= Task instructions =
Look through the lines below; wherever the word "school" appears, copy that line.

Segment Open

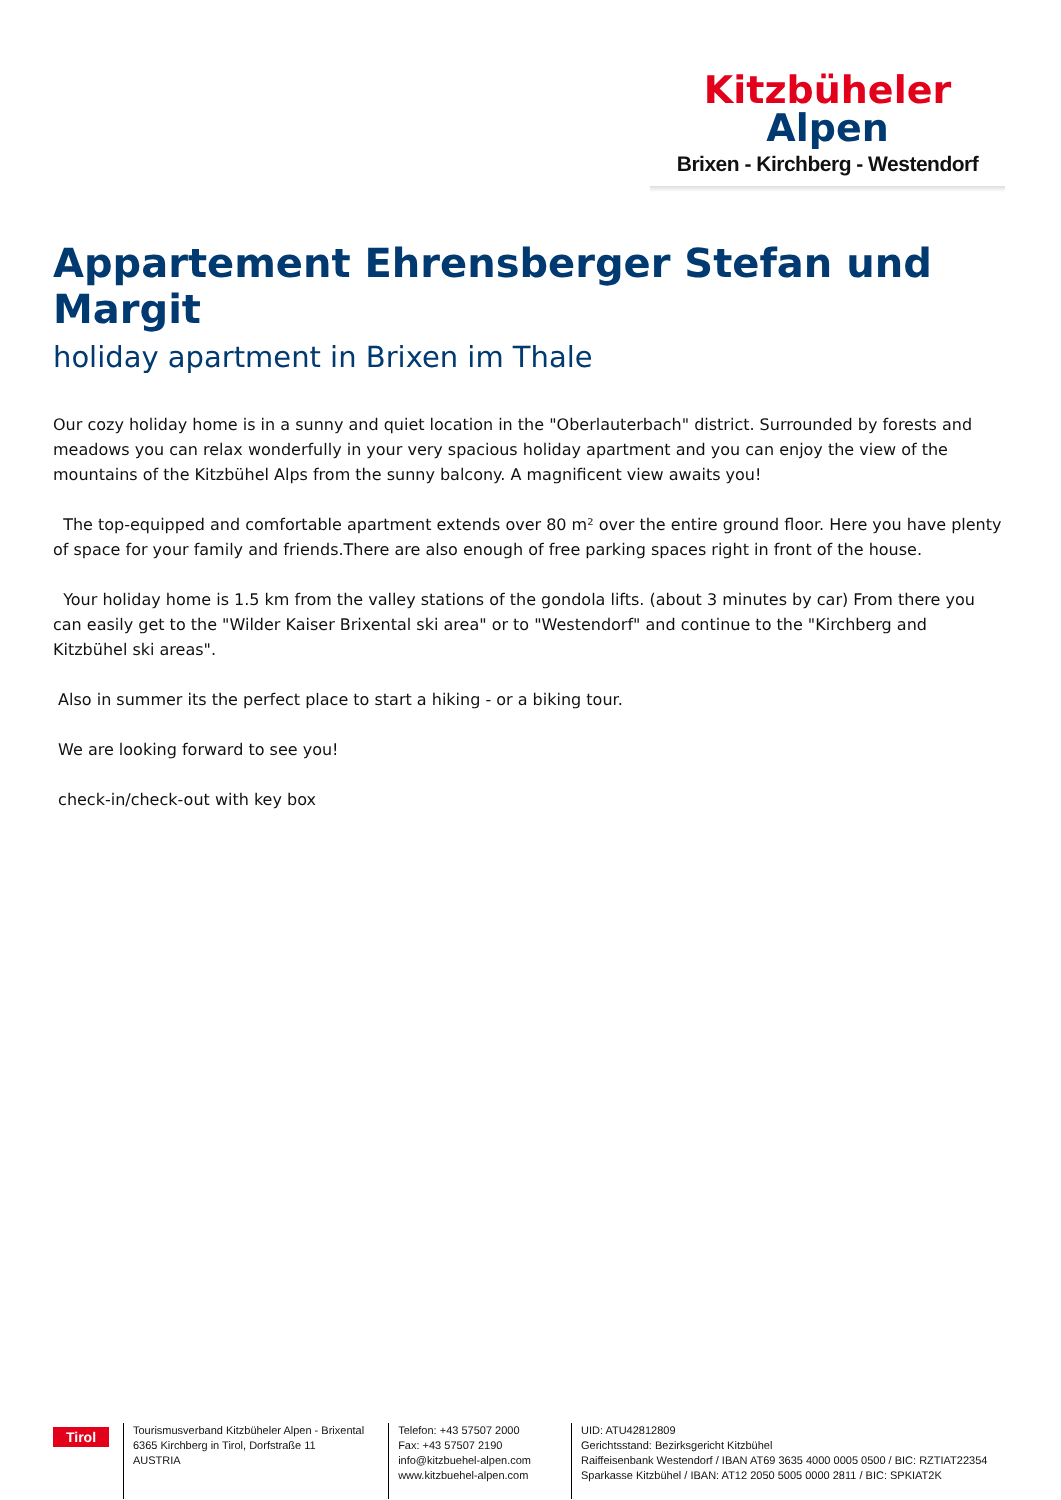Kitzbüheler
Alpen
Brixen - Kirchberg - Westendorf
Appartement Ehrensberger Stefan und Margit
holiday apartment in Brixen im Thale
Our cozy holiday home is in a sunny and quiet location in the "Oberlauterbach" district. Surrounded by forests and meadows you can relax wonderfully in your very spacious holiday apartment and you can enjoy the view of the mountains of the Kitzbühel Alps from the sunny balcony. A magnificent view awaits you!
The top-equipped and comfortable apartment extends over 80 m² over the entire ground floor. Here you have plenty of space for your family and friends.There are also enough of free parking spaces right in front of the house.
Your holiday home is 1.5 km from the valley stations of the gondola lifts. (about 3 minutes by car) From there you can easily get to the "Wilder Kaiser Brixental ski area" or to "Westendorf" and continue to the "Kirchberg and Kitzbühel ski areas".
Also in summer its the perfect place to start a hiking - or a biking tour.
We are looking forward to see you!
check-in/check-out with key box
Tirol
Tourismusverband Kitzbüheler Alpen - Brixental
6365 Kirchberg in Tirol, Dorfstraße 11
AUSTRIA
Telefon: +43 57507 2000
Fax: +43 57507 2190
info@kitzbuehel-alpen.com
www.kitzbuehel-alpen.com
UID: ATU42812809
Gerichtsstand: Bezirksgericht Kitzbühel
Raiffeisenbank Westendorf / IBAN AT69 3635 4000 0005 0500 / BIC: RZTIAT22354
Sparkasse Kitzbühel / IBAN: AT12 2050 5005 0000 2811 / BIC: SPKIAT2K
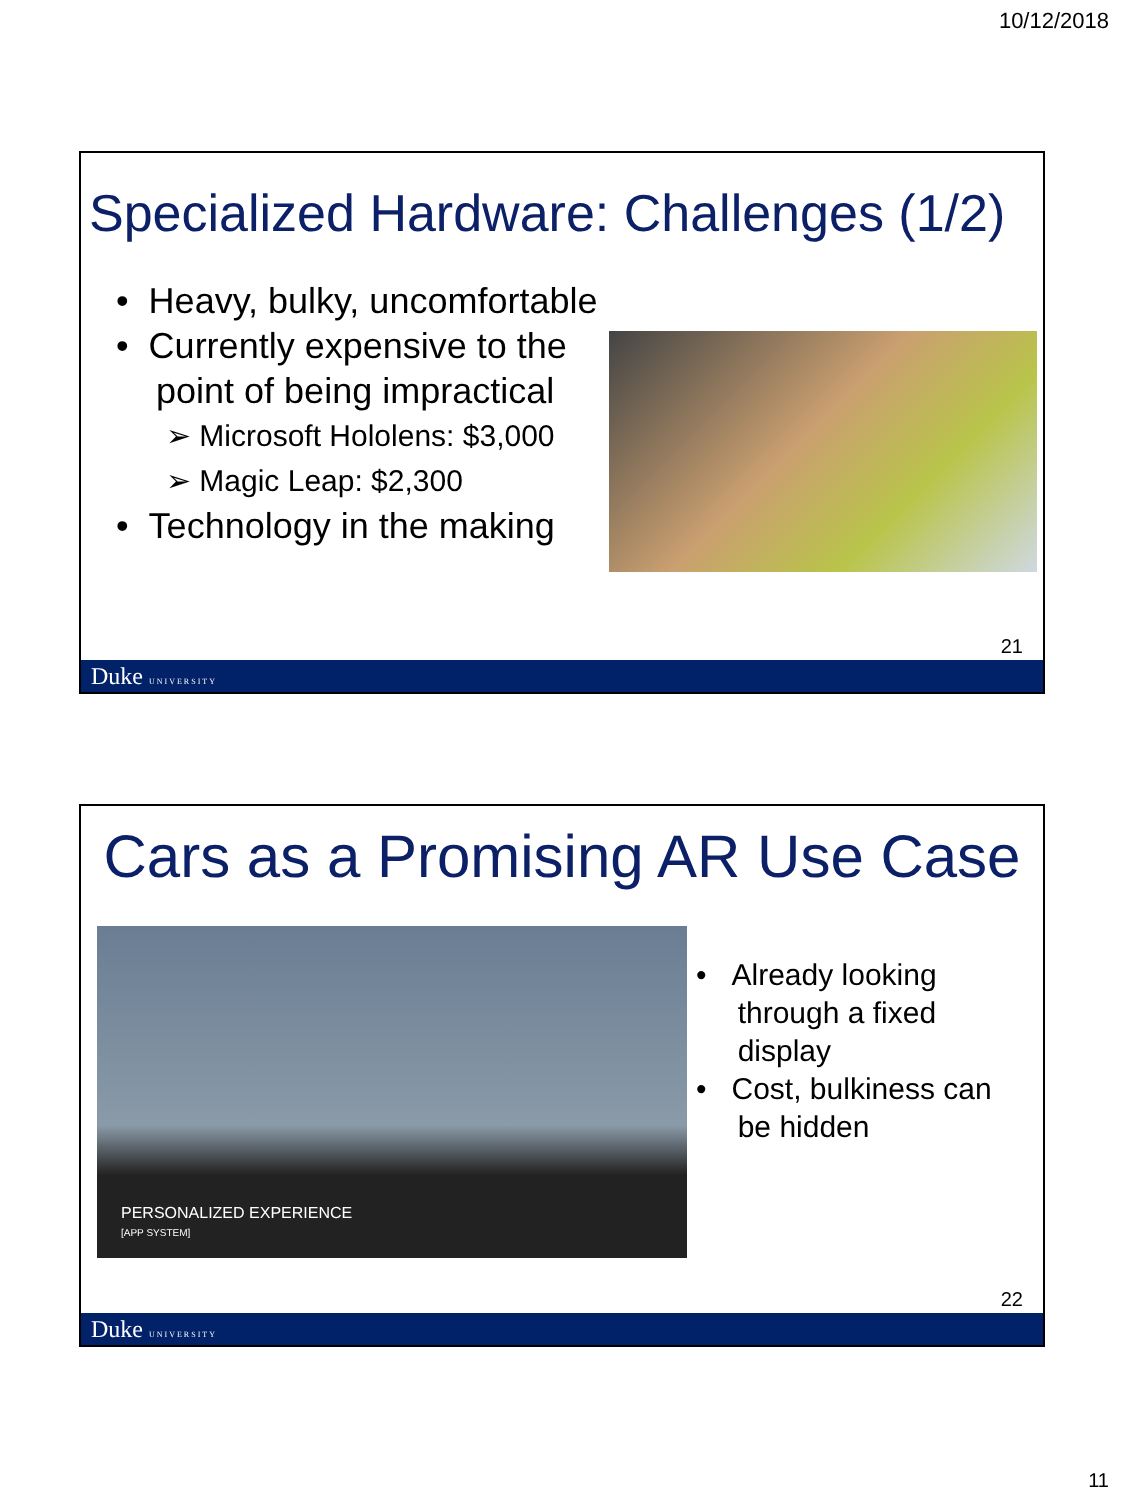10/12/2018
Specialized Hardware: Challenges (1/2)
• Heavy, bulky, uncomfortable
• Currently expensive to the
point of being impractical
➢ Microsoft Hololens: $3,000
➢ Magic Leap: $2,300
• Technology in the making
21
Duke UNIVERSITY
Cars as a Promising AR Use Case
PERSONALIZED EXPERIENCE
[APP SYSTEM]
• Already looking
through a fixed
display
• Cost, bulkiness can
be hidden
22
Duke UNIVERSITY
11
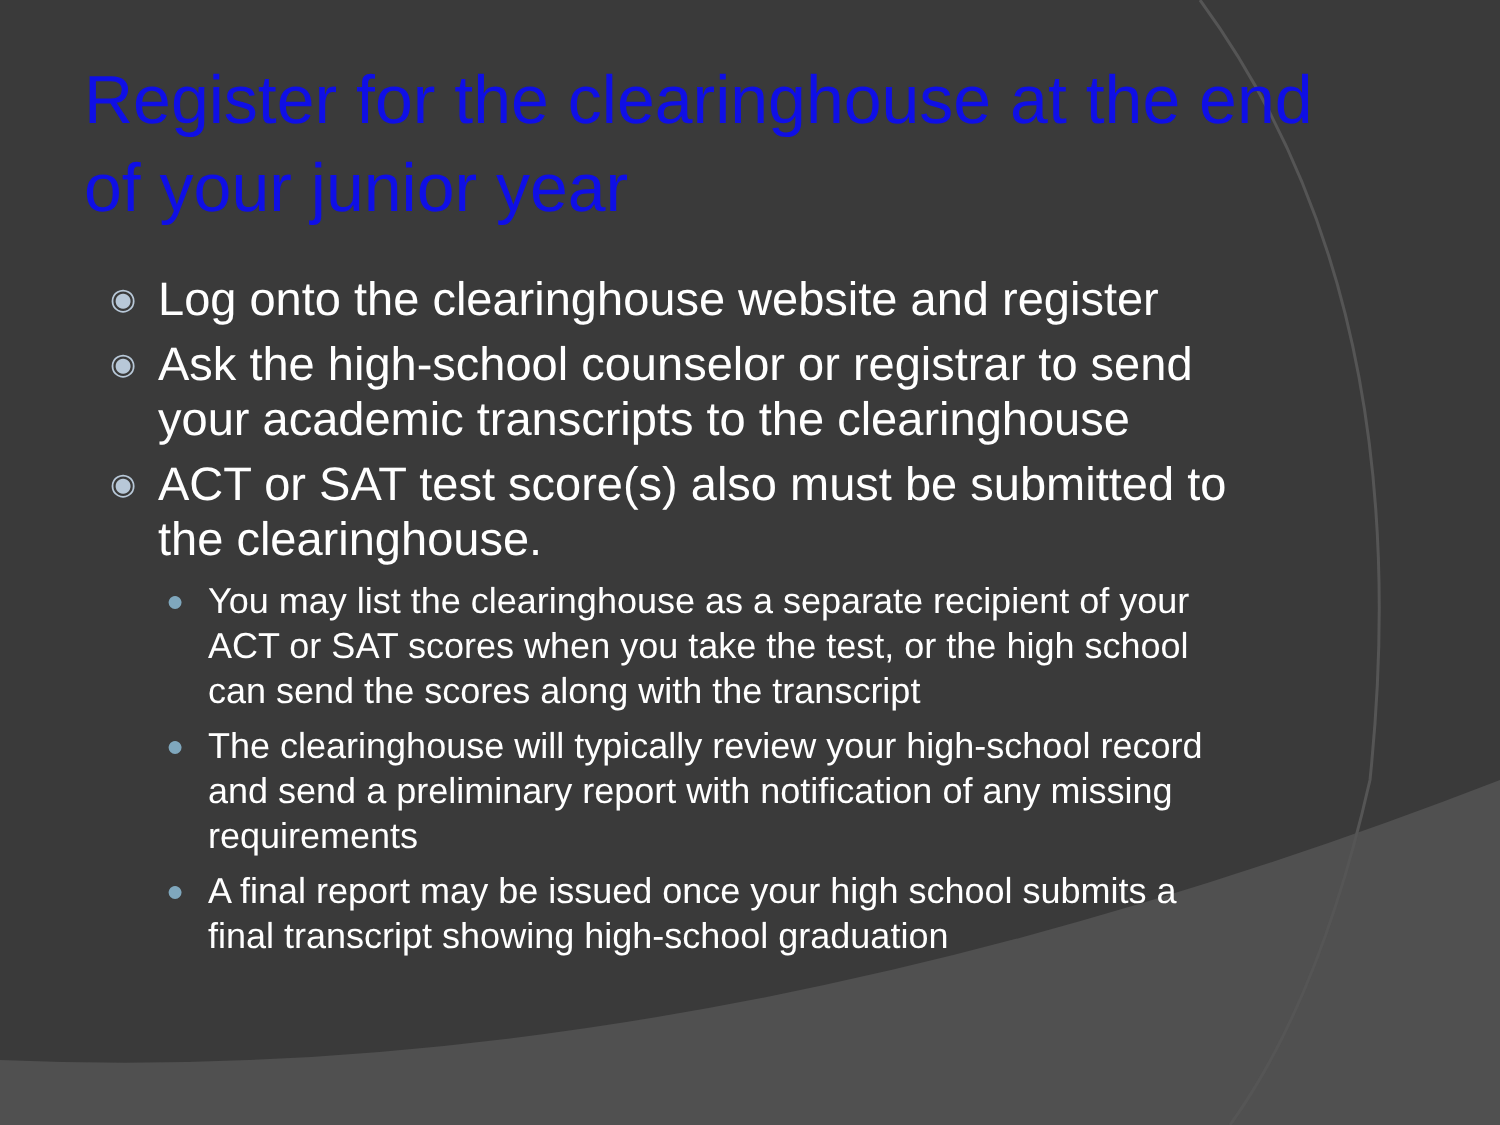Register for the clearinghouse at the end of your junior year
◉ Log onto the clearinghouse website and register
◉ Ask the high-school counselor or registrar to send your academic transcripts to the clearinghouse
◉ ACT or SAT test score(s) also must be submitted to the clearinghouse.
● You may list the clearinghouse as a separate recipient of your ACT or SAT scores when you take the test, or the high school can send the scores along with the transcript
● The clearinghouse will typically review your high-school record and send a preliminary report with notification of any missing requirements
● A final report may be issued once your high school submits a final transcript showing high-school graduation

Segment Closed

= Response below =
◉ Ask the high-school counselor or registrar to send your academic transcripts to the clearinghouse
● You may list the clearinghouse as a separate recipient of your ACT or SAT scores when you take the test, or the high school can send the scores along with the transcript
● The clearinghouse will typically review your high-school record and send a preliminary report with notification of any missing requirements
● A final report may be issued once your high school submits a final transcript showing high-school graduation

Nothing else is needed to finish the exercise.